O hóspede, inicialmente, pediu a devolução do valor pago à hospedagem, de R$6.571,78, mais gastos médicos, transporte e indenizações por danos morais e estéticos. Ele alega que foi intimidado pelo gerente do estabelecimento. Em 1ª Instância, o pedido foi julgado improcedente, já que o homem não teria conseguido comprovar que os danos vinham pelo mau funcionamento do ar, e que ele teria usufruído dos serviços do estabelecimento.
Após recorrer da decisão, o desembargador relator, Roberto Vasconcellos, entendeu não haver dúvidas do vazamento de água no aparelho de ar-condicionado instalado no quarto nem da recusa do estabelecimento para transferir o consumidor para outra acomodação. “Tais ocorrências configuraram as falhas na prestação dos serviços de hotelaria”, afirmou o magistrado.

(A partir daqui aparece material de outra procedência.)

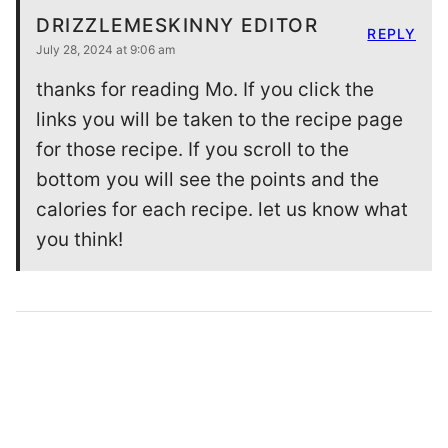
DRIZZLEMESKINNY EDITOR
REPLY
July 28, 2024 at 9:06 am
thanks for reading Mo. If you click the
links you will be taken to the recipe page
for those recipe. If you scroll to the
bottom you will see the points and the
calories for each recipe. let us know what
you think!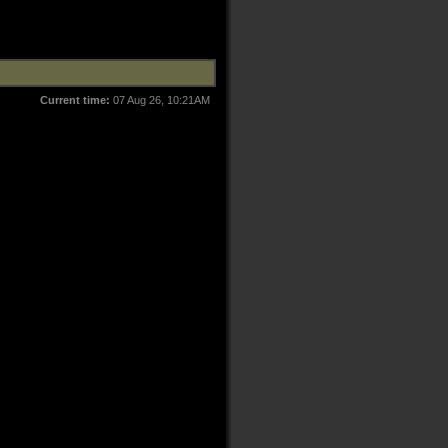
Current time:
07 Aug 26, 10:21AM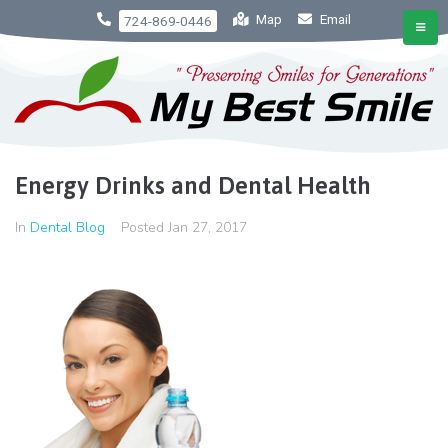
Map
Email
724-869-0446
Energy Drinks and Dental Health
In
Dental Blog
Posted
Jan 27, 2017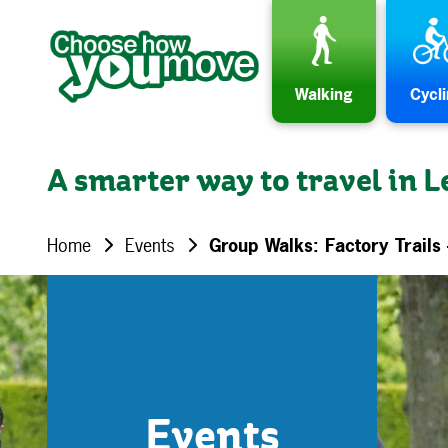
Skip to content
Walking
Cycl
A smarter way to travel in L
Home
Events
Group Walks: Factory Trails 
Events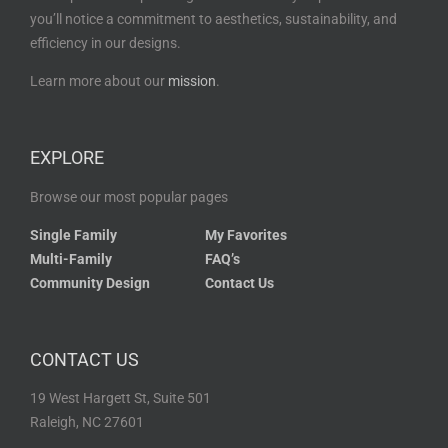
you’ll notice a commitment to aesthetics, sustainability, and
efficiency in our designs.
Learn more about our
mission
.
EXPLORE
Browse our most popular pages
Single Family
My Favorites
Multi-Family
FAQ’s
Community Design
Contact Us
CONTACT US
19 West Hargett St, Suite 501
Raleigh, NC 27601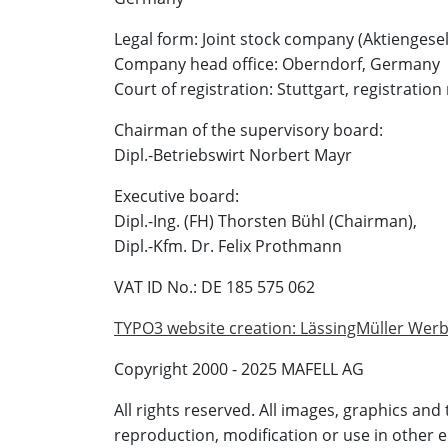
Legal form: Joint stock company (Aktiengesel
Company head office: Oberndorf, Germany
Court of registration: Stuttgart, registrat
Chairman of the supervisory board:
Dipl.-Betriebswirt Norbert Mayr
Executive board:
Dipl.-Ing. (FH) Thorsten Bühl (Chairman),
Dipl.-Kfm. Dr. Felix Prothmann
VAT ID No.: DE 185 575 062
TYPO3 website creation: LässingMüller We
Copyright 2000 - 2025 MAFELL AG
All rights reserved. All images, graphics and
reproduction, modification or use in other 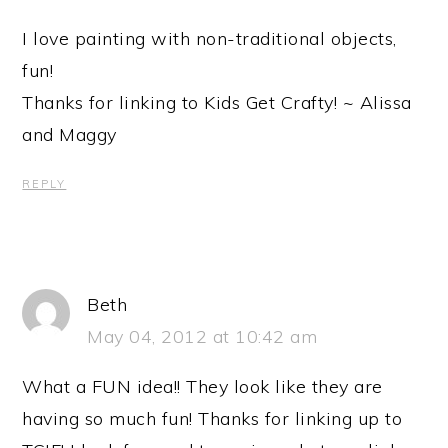
I love painting with non-traditional objects,
fun!
Thanks for linking to Kids Get Crafty! ~ Alissa
and Maggy
REPLY
Beth
May 04, 2012 at 10:42 am
What a FUN idea!! They look like they are
having so much fun! Thanks for linking up to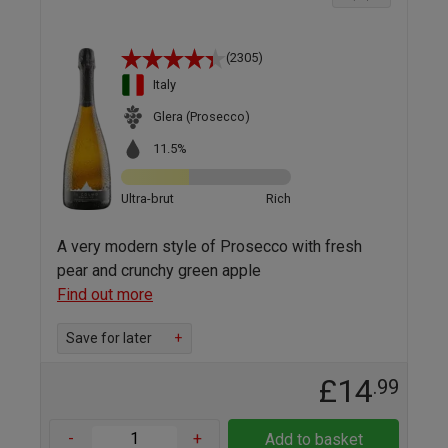
(2305)
Italy
Glera (Prosecco)
11.5%
Ultra-brut
Rich
A very modern style of Prosecco with fresh
pear and crunchy green apple
Find out more
Save for later
+
£14
.99
-
+
Add to basket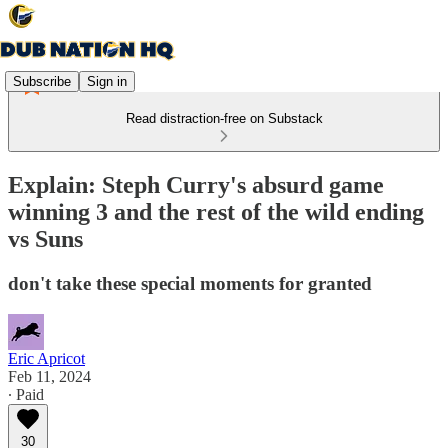
Subscribe
Sign in
Read distraction-free on Substack
Explain: Steph Curry's absurd game
winning 3 and the rest of the wild ending
vs Suns
don't take these special moments for granted
Eric Apricot
Feb 11, 2024
∙ Paid
30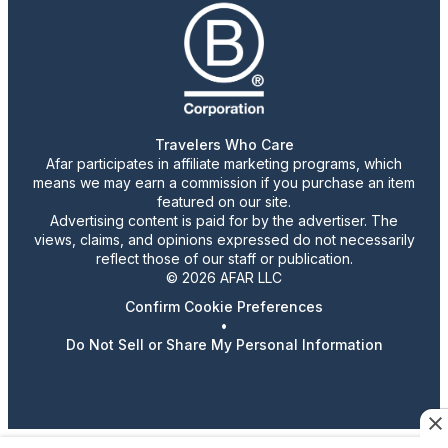
Travelers Who Care
Afar participates in affiliate marketing programs, which
means we may earn a commission if you purchase an item
featured on our site.
Advertising content is paid for by the advertiser. The
views, claims, and opinions expressed do not necessarily
reflect those of our staff or publication.
© 2026 AFAR LLC
Confirm Cookie Preferences
•
Do Not Sell or Share My Personal Information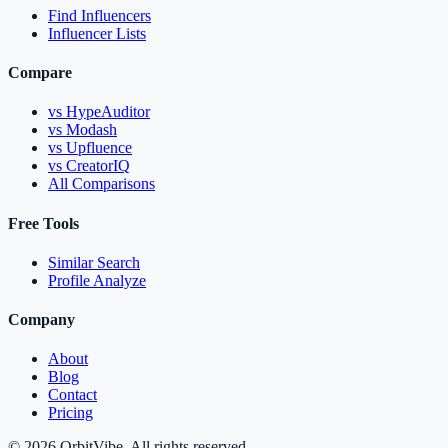
Find Influencers
Influencer Lists
Compare
vs HypeAuditor
vs Modash
vs Upfluence
vs CreatorIQ
All Comparisons
Free Tools
Similar Search
Profile Analyze
Company
About
Blog
Contact
Pricing
© 2026 OrbitVibe. All rights reserved.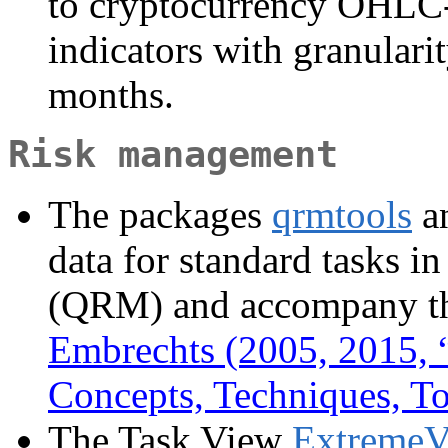
to cryptocurrency OHLC-
indicators with granulari
months.
Risk management
The packages
qrmtools
a
data for standard tasks 
(QRM) and accompany t
Embrechts (2005, 2015, 
Concepts, Techniques, To
The Task View
ExtremeV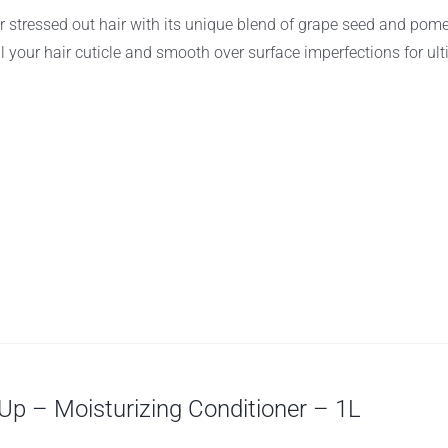
r stressed out hair with its unique blend of grape seed and pom
al your hair cuticle and smooth over surface imperfections for ul
p – Moisturizing Conditioner – 1L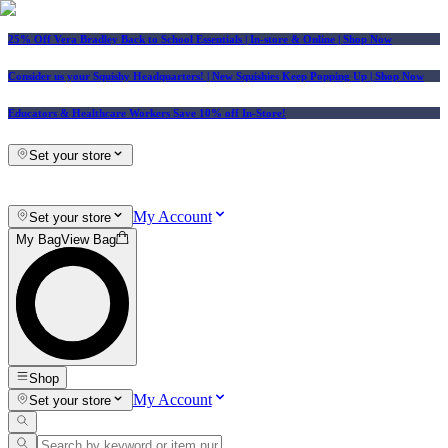
25% Off Vera Bradley Back to School Essentials
| In-store & Online |
Shop Now
Consider us your Squishy Headquarters! | New Squishies Keep Popping Up | Shop Now
Educators & Healthcare Workers Save 10% off In-Store!
Set your store
My Account
Set your store
My Bag
View Bag
Shop
My Account
Set your store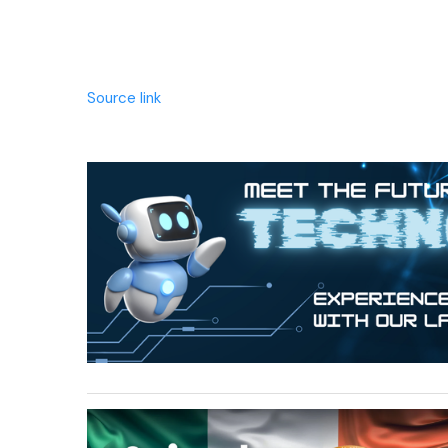
Source link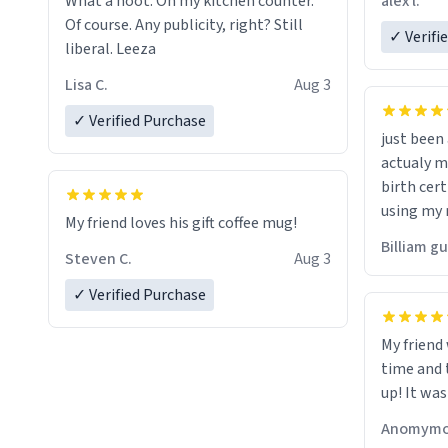
alex l.
What a hoot. On my kitchen counter.
a six or m
Of course. Any publicity, right? Still
✓ Verifi
liberal. Leeza
Lisa C.
Aug 3
✓ Verified Purchase
just bee
actualy my real name that is o
birth cert
using my 
My friend loves his gift coffee mug!
would just
Billiam g
Steven C.
Aug 3
✓ Verified Purchase
My friend
time and 
up! It was
Anomymo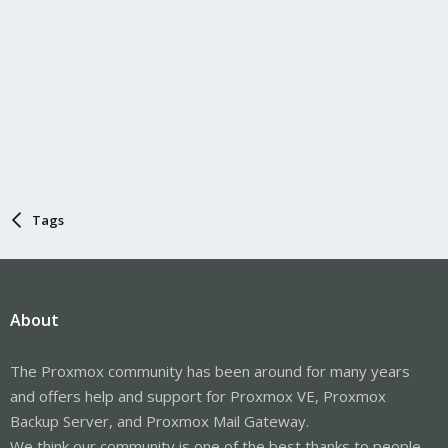
Tags
About
The Proxmox community has been around for many years
and offers help and support for Proxmox VE, Proxmox
Backup Server, and Proxmox Mail Gateway.
We think our community is one of the best thanks to people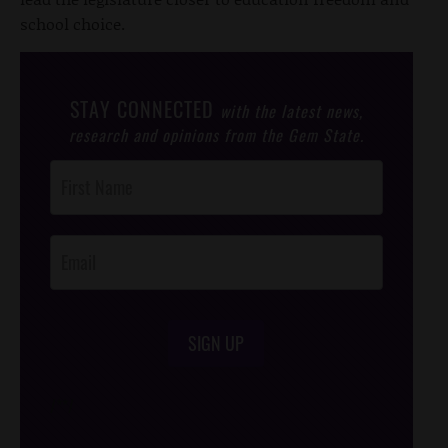
school choice.
STAY CONNECTED
with the latest news,
research and opinions from the Gem State.
Post
Footer
Opt-In
SIGN UP
/*
*/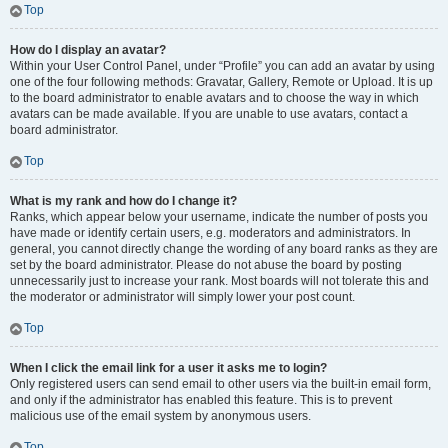
Top
How do I display an avatar?
Within your User Control Panel, under “Profile” you can add an avatar by using
one of the four following methods: Gravatar, Gallery, Remote or Upload. It is up
to the board administrator to enable avatars and to choose the way in which
avatars can be made available. If you are unable to use avatars, contact a
board administrator.
Top
What is my rank and how do I change it?
Ranks, which appear below your username, indicate the number of posts you
have made or identify certain users, e.g. moderators and administrators. In
general, you cannot directly change the wording of any board ranks as they are
set by the board administrator. Please do not abuse the board by posting
unnecessarily just to increase your rank. Most boards will not tolerate this and
the moderator or administrator will simply lower your post count.
Top
When I click the email link for a user it asks me to login?
Only registered users can send email to other users via the built-in email form,
and only if the administrator has enabled this feature. This is to prevent
malicious use of the email system by anonymous users.
Top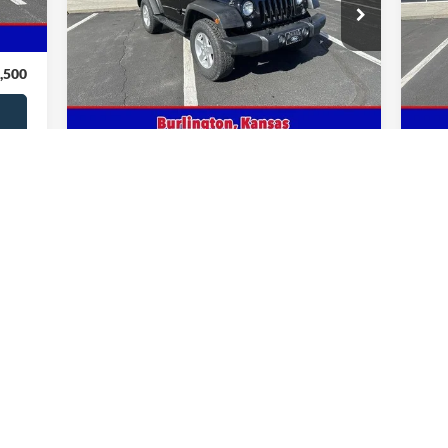
Pr
,795
VIN:
1C4AJWAG8EL243075
Stock:
243075
Model:
JKJL72
VIN:
,000
81,942 mi
Ext.
Int.
In-stock
In-
,500
Get This Vehicle
Value Your Trade
First
Prev
1
2
3
4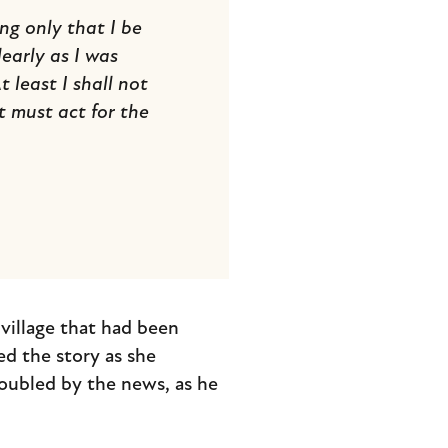
g only that I be
early as I was
 least I shall not
t must act for the
village that had been
d the story as she
oubled by the news, as he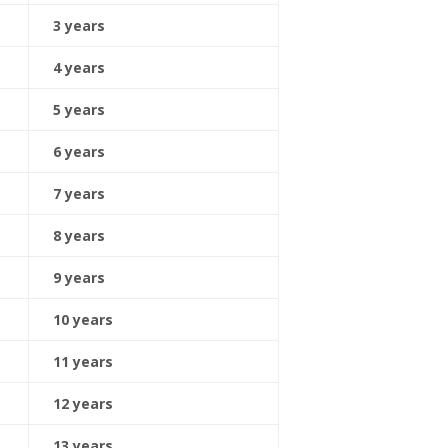
3 years
4 years
5 years
6 years
7 years
8 years
9 years
10 years
11 years
12 years
13 years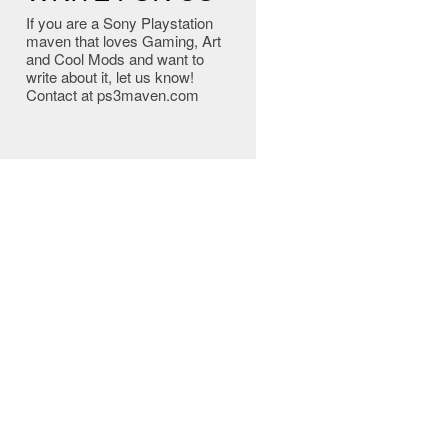
If you are a Sony Playstation
maven that loves Gaming, Art
and Cool Mods and want to
write about it, let us know!
Contact at ps3maven.com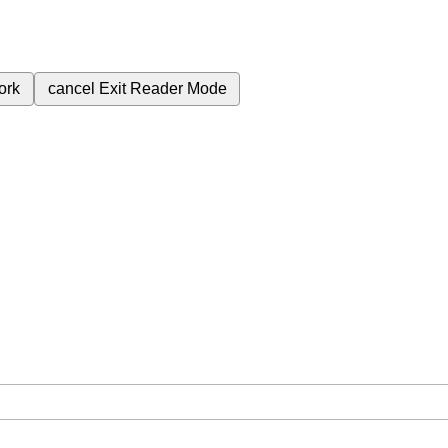
ork
cancel
Exit Reader Mode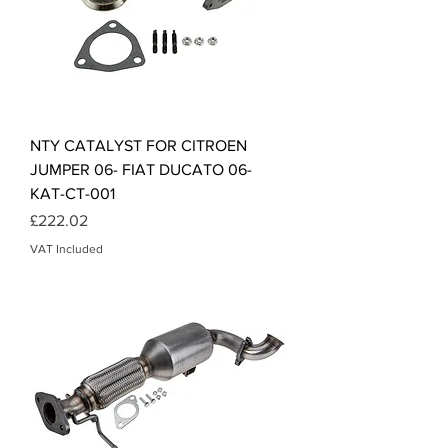
NTY CATALYST FOR CITROEN
JUMPER 06- FIAT DUCATO 06-
KAT-CT-001
Price
£222.02
VAT Included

Porém, ele não entendeu que os ferimentos na barriga teriam vínculo com o aparelho. “O dano moral decorreu dos próprios fatos, que, indiscutivelmente, foram geradores de repercussões emocionais maléficas, sendo dispensável nessas circunstâncias a prova específica de tais perturbações”, concluiu, fixando a quantia indenizatória em R$ 10 mil.
Os desembargadores Amauri Pinto Ferreira e Baeta Neves aderiram ao mesmo posicionamento do processo que transitou em julgado em fevereiro de 2025.